WORK INSTRUCTIONS
Copy the records below word for word, from the line with "What lens and" through the line with "0.014031, 0.905307, 0.396597]]". Leave out the pictures.

EXERCISE DATA

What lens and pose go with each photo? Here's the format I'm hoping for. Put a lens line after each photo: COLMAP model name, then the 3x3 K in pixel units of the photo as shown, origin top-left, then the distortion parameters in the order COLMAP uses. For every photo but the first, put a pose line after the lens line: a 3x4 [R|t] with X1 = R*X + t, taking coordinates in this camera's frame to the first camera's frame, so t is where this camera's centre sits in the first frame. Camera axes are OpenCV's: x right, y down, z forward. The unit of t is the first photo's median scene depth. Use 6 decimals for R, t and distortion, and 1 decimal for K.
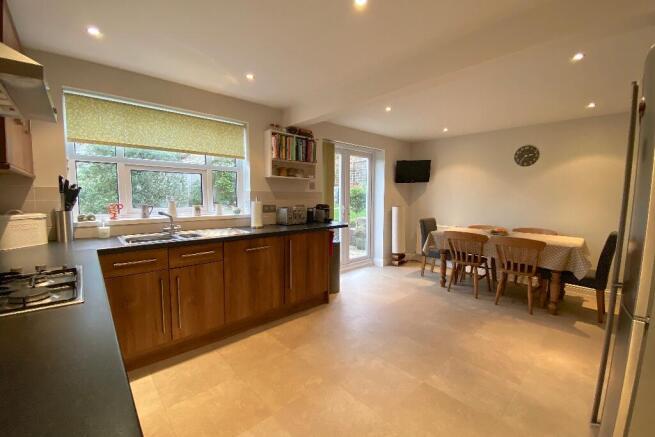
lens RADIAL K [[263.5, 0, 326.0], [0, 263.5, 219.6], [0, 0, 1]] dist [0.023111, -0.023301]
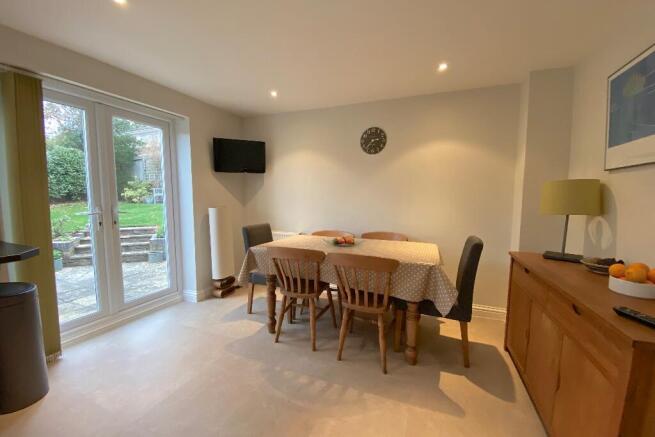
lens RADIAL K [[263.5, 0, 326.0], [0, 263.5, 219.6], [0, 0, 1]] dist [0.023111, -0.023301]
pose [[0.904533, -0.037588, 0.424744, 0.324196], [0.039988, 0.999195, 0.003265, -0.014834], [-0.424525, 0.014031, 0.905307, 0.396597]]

---

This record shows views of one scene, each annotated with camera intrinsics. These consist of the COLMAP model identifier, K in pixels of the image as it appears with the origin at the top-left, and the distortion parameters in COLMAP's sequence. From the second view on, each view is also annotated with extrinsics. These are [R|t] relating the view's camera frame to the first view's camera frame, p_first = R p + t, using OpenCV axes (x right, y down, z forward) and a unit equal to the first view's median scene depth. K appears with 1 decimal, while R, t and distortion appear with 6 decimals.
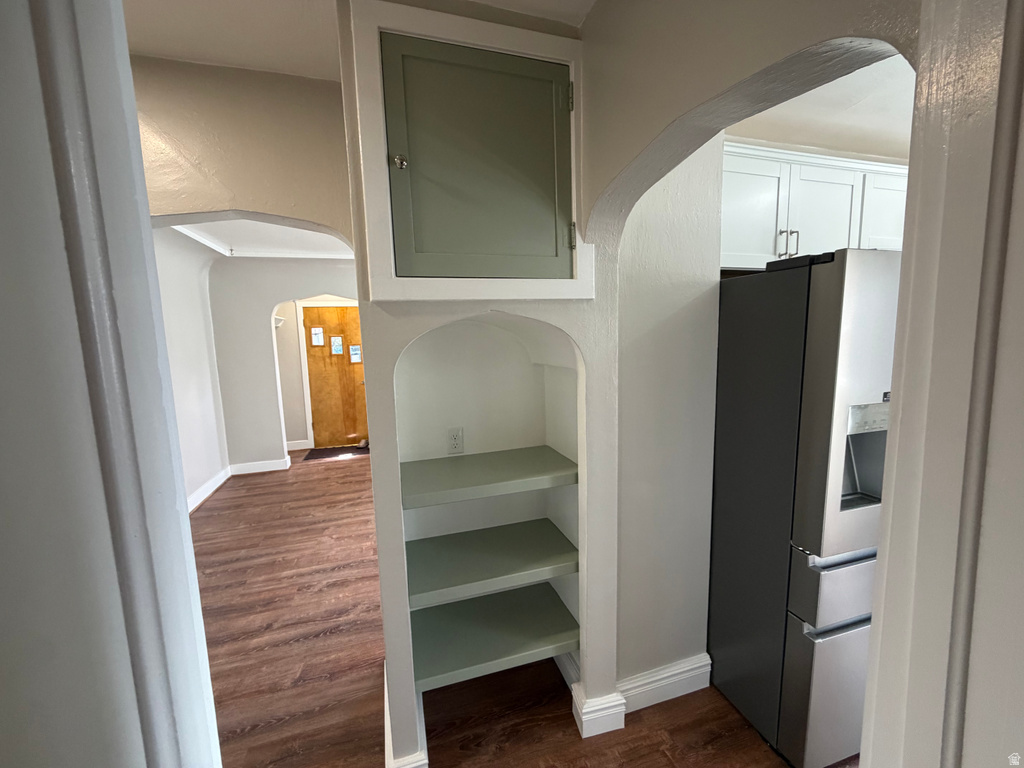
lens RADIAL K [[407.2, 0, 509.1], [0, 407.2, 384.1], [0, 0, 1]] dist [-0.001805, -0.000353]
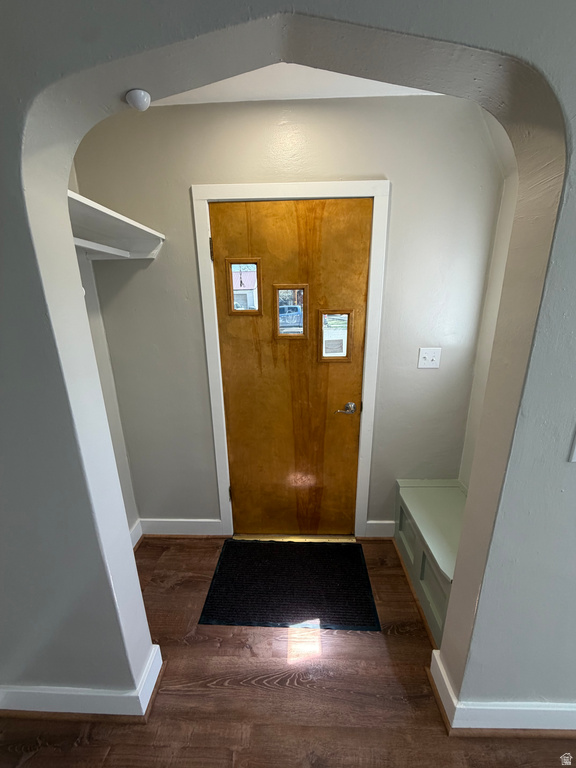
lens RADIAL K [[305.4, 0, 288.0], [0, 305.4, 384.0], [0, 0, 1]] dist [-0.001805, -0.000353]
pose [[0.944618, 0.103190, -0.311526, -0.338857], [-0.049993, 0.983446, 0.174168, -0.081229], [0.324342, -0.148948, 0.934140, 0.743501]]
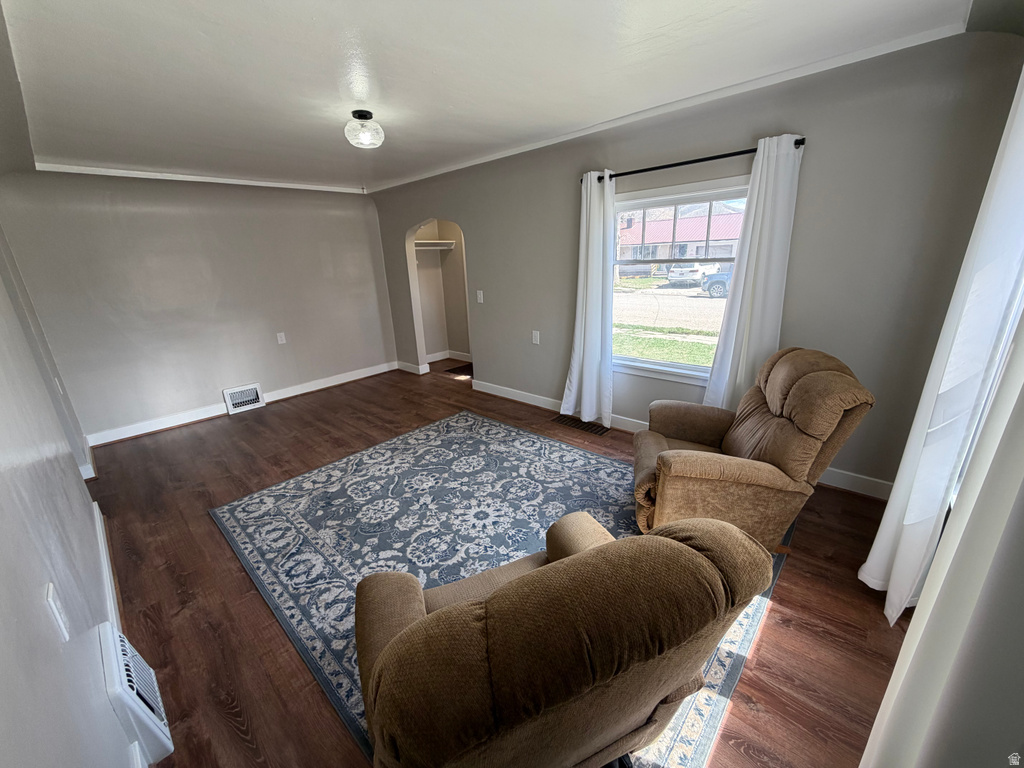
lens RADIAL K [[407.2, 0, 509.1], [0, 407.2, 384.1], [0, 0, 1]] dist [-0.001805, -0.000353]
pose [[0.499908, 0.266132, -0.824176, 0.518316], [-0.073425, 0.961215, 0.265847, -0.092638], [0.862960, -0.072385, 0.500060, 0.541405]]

YOUR RESPONSE
What lens and pose go with each photo? Here's the format I'm hoping for. Put a lens line after each photo: COLMAP model name, then the 3x3 K in pixel units of the photo as shown, origin top-left, then the distortion parameters in the order COLMAP uses. For every photo but the first, put a pose line after the lens line: a 3x4 [R|t] with X1 = R*X + t, taking coordinates in this camera's frame to the first camera's frame, so t is where this camera's centre sits in the first frame. Camera axes are OpenCV's: x right, y down, z forward. The unit of t is the first photo's median scene depth. Use 6 decimals for R, t and distortion, and 1 decimal for K.
lens RADIAL K [[263.5, 0, 326.0], [0, 263.5, 219.6], [0, 0, 1]] dist [0.023111, -0.023301]
lens RADIAL K [[263.5, 0, 326.0], [0, 263.5, 219.6], [0, 0, 1]] dist [0.023111, -0.023301]
pose [[0.904533, -0.037588, 0.424744, 0.324196], [0.039988, 0.999195, 0.003265, -0.014834], [-0.424525, 0.014031, 0.905307, 0.396597]]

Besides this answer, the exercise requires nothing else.